Part of the human condition is that we tell ourselves stories that help us to make sense of our lives. Making sense of things is a subjective process, but in our stories, we objectify. We often make ourselves the Good Guy, and others the Bad Guy(s) in our personal mythologies. I ran into Good Guy versus Bad Guy interpersonal conflicts innumerable times in my career as a psychotherapist. Of course there are bad situations that are entirely attributable to other people or to some external factor, but it’s often easier to blame some person or some external thing than to examine your own co-responsibility for finding yourself in an undesirable situation. Instead of working on ourselves, we can attribute our problems to external factors.
I’ve written previously about avoiding the “monofactorial hypothesis” that A caused B. (“He became an alcoholic because he stopped going to church.”) The monofactorial hypotheses is simplistic, whereas human behaviors and relationship dynamics can be very complex and multifactorial. I’ve also written about the way people give away their own power when they blame other people for their emotional state or their behavior. (“I wouldn’t have hit him if he hadn’t dissed me!” or “She ruined my life when she ________.”) In another post I wrote about Dr. Erik Berne’s book The Games People Play, in which he identifies interpersonal “games” such as Wooden Leg. This game involves statements like “But for my ‘wooden leg’ (i.e. family history, shyness, unpopularity, bad luck, etc.) I would/would have _________.” There may be an element of truth in a stated belief such as this, but there are likely other factors at play.
Many people come to therapy because they feel out of control in some area of their lives. Frequently they have pat explanations of how people and circumstances are making their lives difficult or intolerable, without factoring their own contributions to the problem into the equation. But before I go on I want to be very clear that I’m not blaming anxious or depressed people for their symptoms, especially people suffering from clinical anxiety and depression. However, even people with these chronic conditions can worsen their symptoms by the way they think. Some people attribute their anxiety and depression entirely to external factors, but to some degree they’re unconsciously “doing” anxiety and/or depression.

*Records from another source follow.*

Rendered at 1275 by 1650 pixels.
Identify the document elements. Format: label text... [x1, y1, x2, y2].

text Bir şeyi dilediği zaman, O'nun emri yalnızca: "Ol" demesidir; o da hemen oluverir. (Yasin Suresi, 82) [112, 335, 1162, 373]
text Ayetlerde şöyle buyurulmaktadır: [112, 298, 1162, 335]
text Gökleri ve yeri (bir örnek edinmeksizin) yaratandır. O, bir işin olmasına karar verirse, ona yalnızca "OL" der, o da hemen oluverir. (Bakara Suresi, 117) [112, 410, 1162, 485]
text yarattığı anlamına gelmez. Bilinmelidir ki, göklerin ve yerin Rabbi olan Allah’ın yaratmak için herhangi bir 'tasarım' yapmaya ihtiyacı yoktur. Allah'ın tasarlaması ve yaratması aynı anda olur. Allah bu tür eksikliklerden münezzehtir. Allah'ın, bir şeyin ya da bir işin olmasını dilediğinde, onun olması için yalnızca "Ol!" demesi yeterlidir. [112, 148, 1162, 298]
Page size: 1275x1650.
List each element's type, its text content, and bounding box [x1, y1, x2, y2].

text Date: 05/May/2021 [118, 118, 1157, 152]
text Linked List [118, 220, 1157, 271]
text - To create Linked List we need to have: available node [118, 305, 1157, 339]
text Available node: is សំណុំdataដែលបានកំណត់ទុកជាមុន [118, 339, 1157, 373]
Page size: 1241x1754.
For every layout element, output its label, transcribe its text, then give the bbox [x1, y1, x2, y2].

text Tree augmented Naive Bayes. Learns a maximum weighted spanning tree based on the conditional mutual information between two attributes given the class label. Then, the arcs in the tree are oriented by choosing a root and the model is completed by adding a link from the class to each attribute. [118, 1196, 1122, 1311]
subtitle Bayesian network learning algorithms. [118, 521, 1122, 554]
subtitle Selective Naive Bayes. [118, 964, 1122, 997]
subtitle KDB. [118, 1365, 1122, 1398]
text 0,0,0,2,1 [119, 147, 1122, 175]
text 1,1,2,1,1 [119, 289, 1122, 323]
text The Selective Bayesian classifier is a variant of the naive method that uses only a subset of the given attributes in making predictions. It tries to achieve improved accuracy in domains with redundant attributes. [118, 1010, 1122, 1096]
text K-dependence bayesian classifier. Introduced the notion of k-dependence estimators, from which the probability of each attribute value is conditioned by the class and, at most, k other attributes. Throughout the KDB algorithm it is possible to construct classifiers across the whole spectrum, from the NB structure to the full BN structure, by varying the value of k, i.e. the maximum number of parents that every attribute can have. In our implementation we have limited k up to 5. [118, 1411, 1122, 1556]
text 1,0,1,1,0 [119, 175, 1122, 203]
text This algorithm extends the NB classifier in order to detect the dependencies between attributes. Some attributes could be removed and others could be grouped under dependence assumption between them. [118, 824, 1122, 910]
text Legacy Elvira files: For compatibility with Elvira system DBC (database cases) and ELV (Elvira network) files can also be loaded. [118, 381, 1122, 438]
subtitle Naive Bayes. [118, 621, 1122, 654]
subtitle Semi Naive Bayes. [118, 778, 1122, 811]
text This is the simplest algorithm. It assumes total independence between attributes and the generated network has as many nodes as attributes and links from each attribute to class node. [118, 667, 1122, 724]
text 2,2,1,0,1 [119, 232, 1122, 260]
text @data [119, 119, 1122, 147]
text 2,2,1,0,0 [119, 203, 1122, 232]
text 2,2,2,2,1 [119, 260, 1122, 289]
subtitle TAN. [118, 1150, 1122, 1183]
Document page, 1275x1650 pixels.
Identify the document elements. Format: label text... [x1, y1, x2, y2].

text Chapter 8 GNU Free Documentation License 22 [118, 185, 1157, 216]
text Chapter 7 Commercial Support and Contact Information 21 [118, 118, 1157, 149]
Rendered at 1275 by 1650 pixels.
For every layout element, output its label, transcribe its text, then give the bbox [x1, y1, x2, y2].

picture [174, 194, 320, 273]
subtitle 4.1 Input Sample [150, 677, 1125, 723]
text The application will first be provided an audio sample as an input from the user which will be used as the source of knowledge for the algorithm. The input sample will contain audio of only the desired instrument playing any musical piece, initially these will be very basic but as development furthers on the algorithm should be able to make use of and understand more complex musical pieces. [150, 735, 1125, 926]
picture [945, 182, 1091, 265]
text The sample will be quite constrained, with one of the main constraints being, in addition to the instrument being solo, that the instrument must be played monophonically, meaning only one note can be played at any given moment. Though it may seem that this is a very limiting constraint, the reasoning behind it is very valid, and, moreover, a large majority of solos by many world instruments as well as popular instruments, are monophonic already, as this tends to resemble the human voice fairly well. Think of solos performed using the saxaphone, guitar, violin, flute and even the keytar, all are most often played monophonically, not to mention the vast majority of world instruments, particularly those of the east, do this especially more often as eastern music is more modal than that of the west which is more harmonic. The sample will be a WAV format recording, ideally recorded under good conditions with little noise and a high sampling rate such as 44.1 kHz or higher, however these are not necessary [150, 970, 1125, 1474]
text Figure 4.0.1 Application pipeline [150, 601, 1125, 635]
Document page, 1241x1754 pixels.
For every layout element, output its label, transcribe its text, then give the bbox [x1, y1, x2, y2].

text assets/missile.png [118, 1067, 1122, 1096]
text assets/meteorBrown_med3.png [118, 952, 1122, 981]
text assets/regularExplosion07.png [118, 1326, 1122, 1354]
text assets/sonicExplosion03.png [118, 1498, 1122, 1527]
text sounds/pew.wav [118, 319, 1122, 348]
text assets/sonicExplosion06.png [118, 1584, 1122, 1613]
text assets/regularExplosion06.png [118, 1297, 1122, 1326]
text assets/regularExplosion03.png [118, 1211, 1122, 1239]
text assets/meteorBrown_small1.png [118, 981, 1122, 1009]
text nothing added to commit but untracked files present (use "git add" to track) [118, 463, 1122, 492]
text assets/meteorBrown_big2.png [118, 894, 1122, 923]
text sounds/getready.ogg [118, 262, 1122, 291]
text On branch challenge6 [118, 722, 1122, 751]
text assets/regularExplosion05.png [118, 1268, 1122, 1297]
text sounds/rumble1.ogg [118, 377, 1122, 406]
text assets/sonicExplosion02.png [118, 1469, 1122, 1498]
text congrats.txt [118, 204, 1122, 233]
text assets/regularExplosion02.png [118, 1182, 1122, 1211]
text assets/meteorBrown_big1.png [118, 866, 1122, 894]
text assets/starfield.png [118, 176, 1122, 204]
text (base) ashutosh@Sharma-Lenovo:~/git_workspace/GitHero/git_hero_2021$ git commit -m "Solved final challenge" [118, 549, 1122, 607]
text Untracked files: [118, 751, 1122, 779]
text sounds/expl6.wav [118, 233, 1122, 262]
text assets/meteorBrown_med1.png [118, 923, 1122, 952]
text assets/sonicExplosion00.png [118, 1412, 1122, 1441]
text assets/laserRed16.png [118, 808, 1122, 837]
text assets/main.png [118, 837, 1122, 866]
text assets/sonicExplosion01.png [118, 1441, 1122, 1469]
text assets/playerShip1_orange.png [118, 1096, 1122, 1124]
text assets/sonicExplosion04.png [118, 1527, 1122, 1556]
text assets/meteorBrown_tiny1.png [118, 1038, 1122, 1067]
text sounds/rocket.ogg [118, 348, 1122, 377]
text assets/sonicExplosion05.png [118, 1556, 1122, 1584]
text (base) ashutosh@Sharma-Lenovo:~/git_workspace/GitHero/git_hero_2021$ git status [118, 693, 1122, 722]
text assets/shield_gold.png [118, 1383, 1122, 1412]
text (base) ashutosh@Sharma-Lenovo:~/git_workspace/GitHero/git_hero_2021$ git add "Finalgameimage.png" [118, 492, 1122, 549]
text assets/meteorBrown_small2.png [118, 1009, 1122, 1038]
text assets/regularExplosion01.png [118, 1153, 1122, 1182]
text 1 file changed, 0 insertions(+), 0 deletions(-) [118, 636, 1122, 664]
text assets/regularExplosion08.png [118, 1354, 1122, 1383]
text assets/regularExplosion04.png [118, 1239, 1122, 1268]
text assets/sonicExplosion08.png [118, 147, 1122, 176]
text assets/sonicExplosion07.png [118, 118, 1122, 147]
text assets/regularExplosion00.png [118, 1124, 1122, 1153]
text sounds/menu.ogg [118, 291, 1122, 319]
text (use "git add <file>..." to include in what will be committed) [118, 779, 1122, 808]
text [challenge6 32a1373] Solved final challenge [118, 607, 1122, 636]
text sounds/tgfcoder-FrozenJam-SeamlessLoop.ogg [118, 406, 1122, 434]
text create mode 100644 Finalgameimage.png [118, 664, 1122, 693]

Many people with anxiety disorders and phobias come up with unique behaviors or rituals that subjectively help them to cope with their symptoms. These behaviors can affect relationships in minor or major ways. The only explanation for the symptom-relief is the person’s belief in their efficacy. I worked with one highly anxious woman who’d “discovered” that crunching on shaved ice cubes temporarily relieved her anxiety. That meant that her lifestyle was restricted to situations where she had constant access to ice, every waking hour. Most people in her life found her persistent ice crunching very annoying. In therapy I got her to see how she was, to some degree, “doing anxiety,” by convincing herself that she had to constantly crunch ice, and worked with her to find better ways to cope with her anxiety. Eventually we got past her exclusive focus on symptoms, and examined the root causes of her anxiety.
Some depressed people “do depression,” or exacerbate their clinical depression, by the way they think. The deep sadness we feel when we experience a significant loss is a natural response. But we can block the natural healing/recovery response to a tragic loss by our thinking, i.e. “I’ll never get over this.” or “I deserve this suffering because I ______.” It’s only human to attribute blame or responsibility onto externals, and sometimes there are external factors – things we can’t control – that are understandably heartbreaking or discouraging or infuriating. But attributing blame and responsibility can be an excuse, or a distraction from choosing to change yourself in positive ways.
We are, by our very nature, subjective in the way we convert our perceptions – our experience – into cognitions. Some people are more objective than others, because they strive to be fair and objective, and to pay attention to the role of their own thought processes in their experiences. Having witnessed and dealt with countless interpersonal conflicts as a psychotherapist, I’m quite aware of the tendency of people to think of things in in Good Guy/Bad Guy terms. I try to practice what I preach when I’m having a relationship conflict. I ask myself, “How much of this is him/her/them, and how much is me?” This has helped me to resolve conflicts, so it’s become a reflex.
Often there’s a third important factor in the equation – the situation or context. Sometimes that situation or context is a major determinant in what’s going on, and has to be taken into account and given due weight as a relevant factor. In such situations the analysis can be two-sided (“How much is me and how much is IT?), or when others are involved, three-sided (“How much is me, how much is him/her/them, and how much is IT?”) Both as a therapist and in personal relationships, I’ve found this way of thinking to be helpful in coming to terms with problems in my life, without creating new ones by the way I think.
If I blame external factors as the only things holding me back, I have to wait for them to change before I take action. If I take my share of the responsibility for being in an undesirable situation, I can start working to change it immediately. In situations that are entirely attributable to externals, all we can do is work on our attitudes and coping skills.